How Do We Know If The Internal Communication Manager Did A Good Job?
1. From The CEO’s Point Of View
In case of an emergency, can all employees be reached immediately? Did instructions and decisions made by management make it all the way to the entire staff without getting stuck on the way? Is everything measurable and you can tell who received the information and who didn’t? If the answer to these questions is yes, the internal communication manager did its job properly.
2. From Management’s Point Of View
Management needs to know it can easily reach all the employees to convey guidelines and measure them. If the HR manager can reach the employees quickly and easily, it means the internal communication manager created efficient channels. For example: If you’re giving out holiday gifts and the employees need to choose between several options. How simple is it to get to them and make a decision based on their preferences?
3. From The Employee’s Point Of View
It’s important to create channels that provide quick solutions to all the service givers in the organization (welfare, HR, the department in charge of company cars, and so on). The employees need to feel like the organization provides them a communicational service, just like the one they get from their cable, internet, or cell phone provider, for instance. All the information the employee needs should be accessible and answers to questions should be received quickly and efficiently.
4. From HR’s Point Of View
Employees should be more engaged with the organization and its goals. The HR department can display the work it does to the employees in relevant channels. It can be pictures from the organization team building day, a nice bonus, or a perk they managed to secure for the employees or even publishing the names of the best employees of the month.
5. From The Marketing Department’s Point Of View
Are the employees engaged with the marketing plans? Was there sharing and brainstorming about marketing ideas? All of these can create an even bigger engagement rate between the employees and the organization, and contribute to the joint efforts of the organization as a whole.

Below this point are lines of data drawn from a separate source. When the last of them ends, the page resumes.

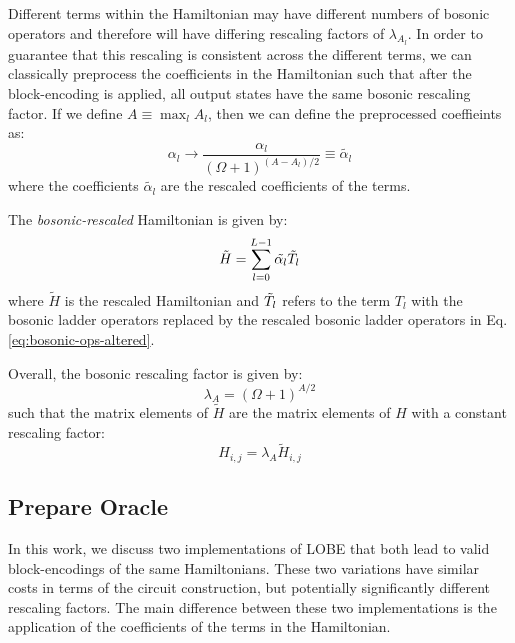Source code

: Different terms within the Hamiltonian may have different numbers of bosonic operators and therefore will have differing rescaling factors of $\lambda_{A_l}$.
In order to guarantee that this rescaling is consistent across the different terms, we can classically preprocess the coefficients in the Hamiltonian such that after the block-encoding is applied, all output states have the same bosonic rescaling factor.
If we define $A \equiv \max_l{A_l}$, then we can define the preprocessed coeffieints as:
\begin{equation}
    \label{eq:bosonic-coeff-rescaling}
    \alpha_l \rightarrow \frac{\alpha_l}{(\Omega + 1)^{(A - A_l)/2}} \equiv \tilde{\alpha_l}
\end{equation}
where the coefficients $\tilde{\alpha_l}$ are the rescaled coefficients of the terms.

The \textit{bosonic-rescaled} Hamiltonian is given by:
\begin{equation}
    \label{eq:bosonically-rescaled-hamiltonian}
    \tilde{H} = \sum_{l=0}^{L-1} \tilde{\alpha_l} \Tilde{T}_l
\end{equation}
where $\tilde{H}$ is the rescaled Hamiltonian and $\Tilde{T}_l$ refers to the term $T_l$ with the bosonic ladder operators replaced by the rescaled bosonic ladder operators in Eq. \ref{eq:bosonic-ops-altered}.

Overall, the bosonic rescaling factor is given by:
\begin{equation}
    \label{eq:bosonic-rescaling-factor}
    \lambda_A = (\Omega + 1)^{A/2}
\end{equation}
such that the matrix elements of $\tilde{H}$ are the matrix elements of $H$ with a constant rescaling factor:
\begin{equation}
    H_{i,j} = \lambda_A \tilde{H}_{i,j}
\end{equation}

\subsection{Prepare Oracle}
\label{subsec:prepare}

In this work, we discuss two implementations of LOBE that both lead to valid block-encodings of the same Hamiltonians.
These two variations have similar costs in terms of the circuit construction, but potentially significantly different rescaling factors.
The main difference between these two implementations is the application of the coefficients of the terms in the Hamiltonian.

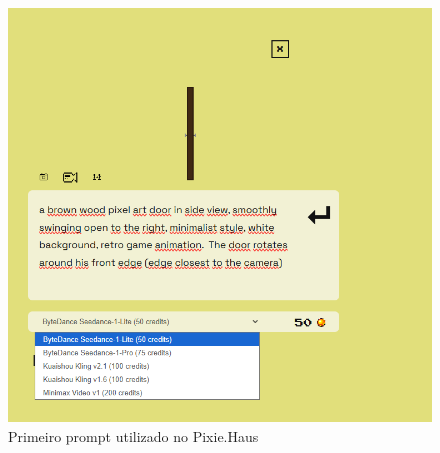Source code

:\begin{figure}[htbp]
    \centering
    \caption{\small Primeiro prompt utilizado no Pixie.Haus}
    \label{fig:pixieHausPrompt1}
    \includegraphics[width=0.6\linewidth]{figs/pixieHaus/tela2.PNG}
\end{figure}

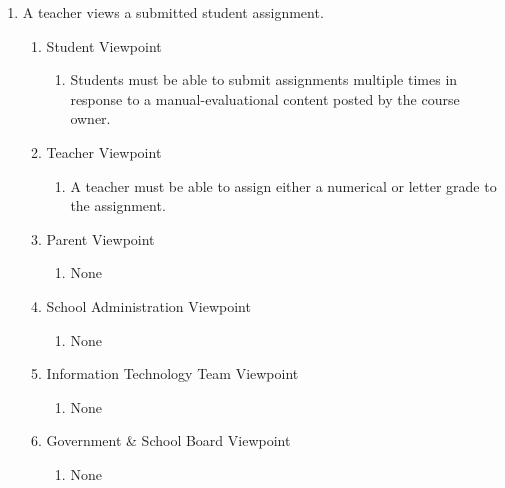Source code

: \documentclass[]{article}
\begin{document}
\begin{enumerate}[{BE}1.]
	\item A teacher views a submitted student assignment.
	\begin{enumerate}[{VP2}.1]
		\item Student Viewpoint
			\begin{enumerate}
				\item Students must be able to submit assignments multiple times in response to a manual-evaluational content posted by the course owner.
			\end{enumerate}
		\item Teacher Viewpoint
			\begin{enumerate}
				\item A teacher must be able to assign either a numerical or letter grade to the assignment.
			\end{enumerate}
		\item Parent Viewpoint
			\begin{enumerate}
				\item None
			\end{enumerate}
		\item School Administration Viewpoint
			\begin{enumerate}
				\item None
			\end{enumerate}
		\item Information Technology Team Viewpoint
			\begin{enumerate}
				\item None
			\end{enumerate}
		\item Government \& School Board Viewpoint
			\begin{enumerate}
				\item None
			\end{enumerate}
	\end{enumerate}


\end{enumerate}
\end{document}
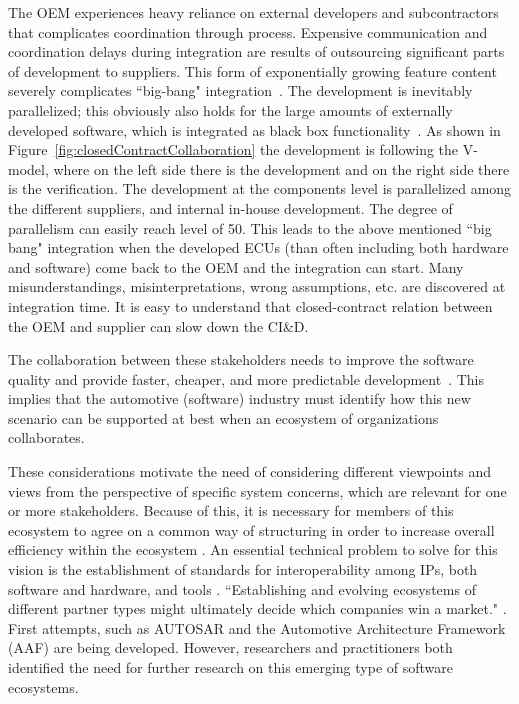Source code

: The OEM experiences heavy reliance on external developers and subcontractors that complicates coordination through process. Expensive communication and coordination delays during integration are results of outsourcing significant parts of development to suppliers. This form of exponentially growing feature content severely complicates ``big-bang" integration~\cite{Eklund2012}. The development is inevitably parallelized; this obviously also holds for the large amounts of externally developed software, which is integrated as black box functionality~\cite{Patrizio2016AAF_Chalmers,Broy2009AAF_TUM,Broy:2006:CAS:1134285.1134292}. 
As shown in Figure~\ref{fig:closedContractCollaboration} the development is following the V-model, where on the left side there is the development and on the right side there is the verification. The development at the components level is parallelized among the different suppliers, and internal in-house development. The degree of parallelism can easily reach level of 50. This leads to the above mentioned ``big bang" integration when the developed ECUs (than often including both hardware and software) come back to the OEM and the integration can start. Many misunderstandings, misinterpretations, wrong assumptions, etc. are discovered at integration time.
It is easy to understand that closed-contract relation between the OEM and supplier can slow down the CI\&D.  

The collaboration between these stakeholders needs to improve the software quality and provide faster, cheaper, and more predictable development~\cite{herbsleb2016IntelligentTransparent}. This implies that the automotive (software) industry must identify how this new scenario can be supported at best when an ecosystem of organizations collaborates.

These considerations motivate the need of considering different viewpoints and views from the perspective of specific system concerns, which are relevant for one or more stakeholders. Because of this, it is necessary for members of this ecosystem to agree on a common way of structuring in order to increase overall efficiency within the ecosystem \cite{Patrizio2016AAF_Chalmers,Broy2009AAF_TUM,Broy:2006:CAS:1134285.1134292}. An essential technical problem to solve for this vision is the establishment of standards for interoperability among IPs, both software and hardware, and tools \cite{Broy:2006:CAS:1134285.1134292}. ``Establishing and evolving ecosystems of different partner types might ultimately decide which companies win a market." \cite{Bosch2016Ecosystem}. First attempts, such as AUTOSAR \cite{acm2008autosar} and the Automotive Architecture Framework (AAF) \cite{Patrizio2016AAF_Chalmers,Broy2009AAF_TUM} are being developed. However, researchers and practitioners both identified the need for further research on this emerging type of software ecosystems.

The internal communication manager needs to be the thread connecting all the different parts of the organization. The manager needs to examine the current communication state and understand how it can be improved or upgraded, by understanding the possible channels of communication, creating comfortable platforms for crisis management, and making sure the communication conditions are optimal, both in the technical and the procedural fields. A good internal communication manager will also increase the employees’ engagement with the organization as a whole. One of the tools that can ease this process is an employee app, which will keep the organization’s information, manage groups automatically, create separate focused channels, and make the entire organizational communication more efficient.